Title

Remembering Ludlow but Forgetting the Columbine: The 1927-1928 Colorado Coal Strike

Date of Award

Spring 1-1-2013

Document Type

Dissertation

Degree Name

Doctor of Philosophy (PhD)

Department

History

First Advisor

Phoebe S.K. Young

Second Advisor

Thomas Andrews

Third Advisor

Mark Pittenger

Fourth Advisor

Lee Chambers

Fifth Advisor

Ahmed White

Abstract

This dissertation examines the causes, context, and legacies of the 1927-1928 Colorado coal strike in relationship to the history of labor organizing and coalmining in both Colorado and the United States. While historians have written prolifically about the Ludlow Massacre, which took place during the 1913-1914 Colorado coal strike led by the United Mine Workers of America, there has been a curious lack of attention to the Columbine Massacre that occurred not far away within the 1927-1928 Colorado coal strike, led by the Industrial Workers of the World (IWW). This dissertation brings to light an understudied set of significant events and the processes of memory that allowed 1920s era strikes to be forgotten in historical narratives. It thus reveals meaningful and important strands of labor activism in an era often understood to be quiescent.

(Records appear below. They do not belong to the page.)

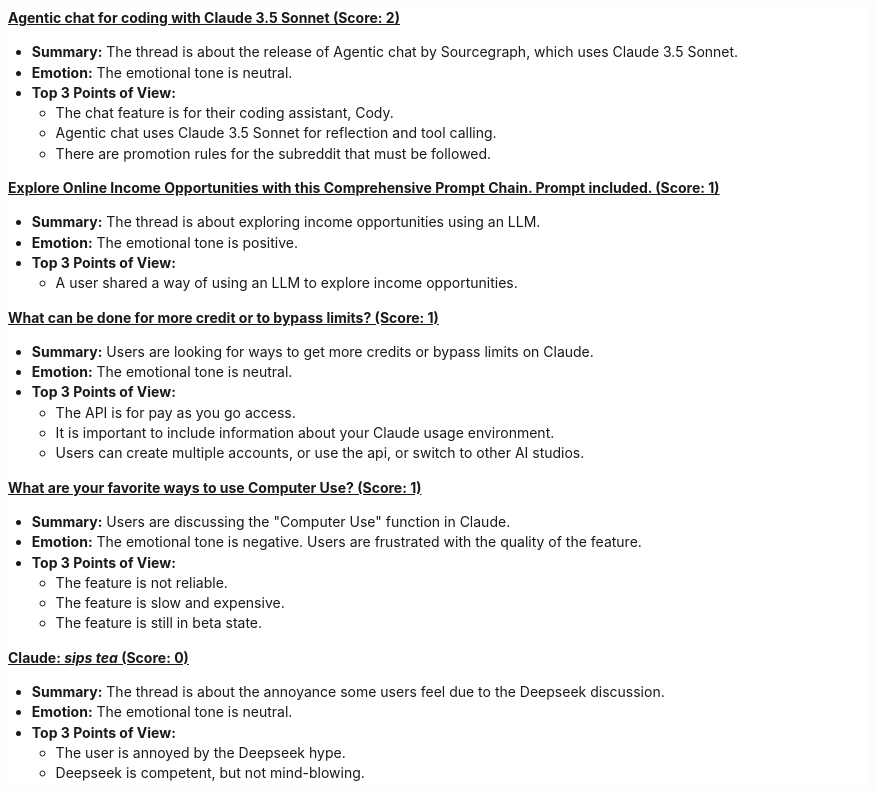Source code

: **[Agentic chat for coding with Claude 3.5 Sonnet (Score: 2)](https://sourcegraph.com/blog/introducing-agentic-chat)**
*  **Summary:**  The thread is about the release of Agentic chat by Sourcegraph, which uses Claude 3.5 Sonnet.
*  **Emotion:**  The emotional tone is neutral.
*   **Top 3 Points of View:**
    *   The chat feature is for their coding assistant, Cody.
    *   Agentic chat uses Claude 3.5 Sonnet for reflection and tool calling.
    *   There are promotion rules for the subreddit that must be followed.

**[Explore Online Income Opportunities with this Comprehensive Prompt Chain. Prompt included. (Score: 1)](https://www.reddit.com/r/ClaudeAI/comments/1icxppu/explore_online_income_opportunities_with_this/)**
*  **Summary:** The thread is about exploring income opportunities using an LLM.
*  **Emotion:** The emotional tone is positive.
*  **Top 3 Points of View:**
    *  A user shared a way of using an LLM to explore income opportunities.

**[What can be done for more credit or to bypass limits? (Score: 1)](https://www.reddit.com/r/ClaudeAI/comments/1icy19t/what_can_be_done_for_more_credit_or_to_bypass/)**
*  **Summary:** Users are looking for ways to get more credits or bypass limits on Claude.
*  **Emotion:** The emotional tone is neutral.
*  **Top 3 Points of View:**
    *  The API is for pay as you go access.
    * It is important to include information about your Claude usage environment.
    *  Users can create multiple accounts, or use the api, or switch to other AI studios.

**[What are your favorite ways to use Computer Use? (Score: 1)](https://www.reddit.com/r/ClaudeAI/comments/1id054k/what_are_your_favorite_ways_to_use_computer_use/)**
*  **Summary:** Users are discussing the "Computer Use" function in Claude.
*  **Emotion:** The emotional tone is negative. Users are frustrated with the quality of the feature.
*  **Top 3 Points of View:**
    * The feature is not reliable.
    *  The feature is slow and expensive.
    *  The feature is still in beta state.

**[Claude: *sips tea* (Score: 0)](https://v.redd.it/sd7bkf4y5yfe1)**
*  **Summary:** The thread is about the annoyance some users feel due to the Deepseek discussion.
*  **Emotion:** The emotional tone is neutral.
*  **Top 3 Points of View:**
    *   The user is annoyed by the Deepseek hype.
    *  Deepseek is competent, but not mind-blowing.
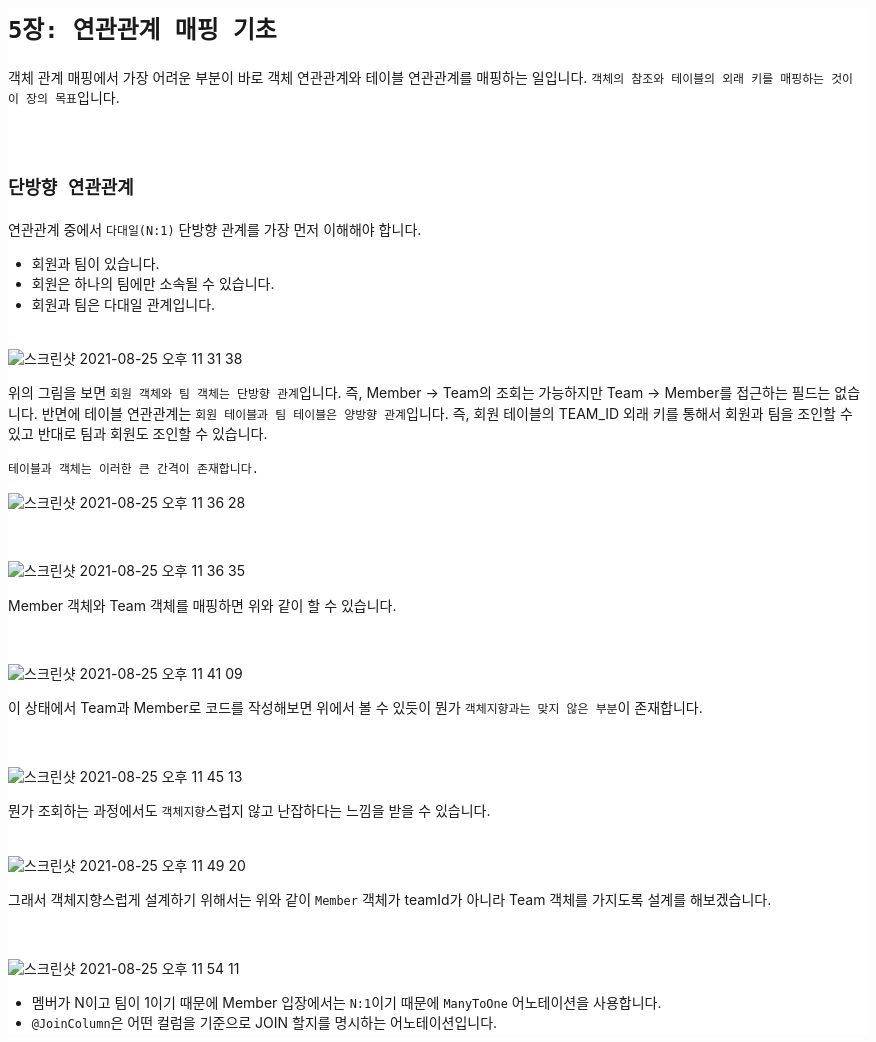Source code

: # `5장: 연관관계 매핑 기초`

객체 관계 매핑에서 가장 어려운 부분이 바로 객체 연관관계와 테이블 연관관계를 매핑하는 일입니다. `객체의 참조와 테이블의 외래 키를 매핑하는 것이 이 장의 목표`입니다. 

<br>

## `단방향 연관관계`

연관관계 중에서 `다대일(N:1)` 단방향 관계를 가장 먼저 이해해야 합니다. 

- 회원과 팀이 있습니다. 
- 회원은 하나의 팀에만 소속될 수 있습니다.
- 회원과 팀은 다대일 관계입니다. 

<br>

<img width="1104" alt="스크린샷 2021-08-25 오후 11 31 38" src="https://user-images.githubusercontent.com/45676906/130809896-679b90c3-0db8-4df7-b4a3-974dc7dda539.png">

위의 그림을 보면 `회원 객체와 팀 객체는 단방향 관계`입니다. 즉, Member -> Team의 조회는 가능하지만 Team -> Member를 접근하는 필드는 없습니다. 
반면에 테이블 연관관계는 `회원 테이블과 팀 테이블은 양방향 관계`입니다. 즉, 회원 테이블의 TEAM_ID 외래 키를 통해서 회원과 팀을 조인할 수 있고 반대로 팀과 회원도 조인할 수 있습니다.

`테이블과 객체는 이러한 큰 간격이 존재합니다.`

![스크린샷 2021-08-25 오후 11 36 28](https://user-images.githubusercontent.com/45676906/130810743-d19c180f-ac40-4fde-9c11-d4c30efeee47.png)

<br>

![스크린샷 2021-08-25 오후 11 36 35](https://user-images.githubusercontent.com/45676906/130810762-4b4928c8-160c-4e6e-8352-ae19bdb3638b.png)

Member 객체와 Team 객체를 매핑하면 위와 같이 할 수 있습니다. 

<br>

![스크린샷 2021-08-25 오후 11 41 09](https://user-images.githubusercontent.com/45676906/130811608-5302a24e-ba43-4bfc-911a-6aeec6a68e21.png)

이 상태에서 Team과 Member로 코드를 작성해보면 위에서 볼 수 있듯이 뭔가 `객체지향과는 맞지 않은 부분`이 존재합니다. 

<br>

![스크린샷 2021-08-25 오후 11 45 13](https://user-images.githubusercontent.com/45676906/130812772-c622bbcc-2b4a-4817-b103-8b0eb0361d36.png)

뭔가 조회하는 과정에서도 `객체지향`스럽지 않고 난잡하다는 느낌을 받을 수 있습니다. 

<br>

<img width="1132" alt="스크린샷 2021-08-25 오후 11 49 20" src="https://user-images.githubusercontent.com/45676906/130813048-a2d45c6d-00c9-43d0-8949-08435be6bde2.png">

그래서 객체지향스럽게 설계하기 위해서는 위와 같이 `Member` 객체가 teamId가 아니라 Team 객체를 가지도록 설계를 해보겠습니다. 

<br>

![스크린샷 2021-08-25 오후 11 54 11](https://user-images.githubusercontent.com/45676906/130813940-533c2741-2536-4a30-98e6-f50f0b7cb066.png)

- 멤버가 N이고 팀이 1이기 때문에 Member 입장에서는 `N:1`이기 때문에 `ManyToOne` 어노테이션을 사용합니다. 
- `@JoinColumn`은 어떤 컬럼을 기준으로 JOIN 할지를 명시하는 어노테이션입니다.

A comparative biography of three key participants before, during, and after the 1927-1928 strike—A.S. Embree, the IWW strike leader; Josephine Roche, the owner of the coalmine property where the Columbine Massacre took place; and Powers Hapgood, who came to work for Roche after she signed the 1928 United Mine Workers’ contract—demonstrates the significance of these events to national debates about labor during the period as well as changes and continuities in labor history from the Progressive era to 1930s New Deal labor policies and even through the 1980s.

Reasons why the 1914 Ludlow Massacre has been remembered but the 1927 Columbine Massacre has been forgotten are complex but key to understanding the relationship of these events. Strategic and personal factors helped to shape a narrative that prioritized the well-documented labor militancy and resistance to it during the Progressive era, when Ludlow occurred, over the 1920s and early 1930s, which came to be portrayed as a quiescent era for labor, which, as the biographies show, it was not. Both individuals (such as Roche, Hapgood, and others) and institutions (such as the United Mine Workers and the International Union of Mine, Mill, and Smelter Workers’ Union) needed to put the tumultuous twenties behind them and reinvent themselves in the thirties. In the decades that followed, multiple contexts led both historians and even the original participants to reinforce the forgetting. The history of the Columbine thus reorients scholarly understanding of both labor organizing in the 1920s and the construction of public memory and labor history in Colorado and the United States throughout the 20th century.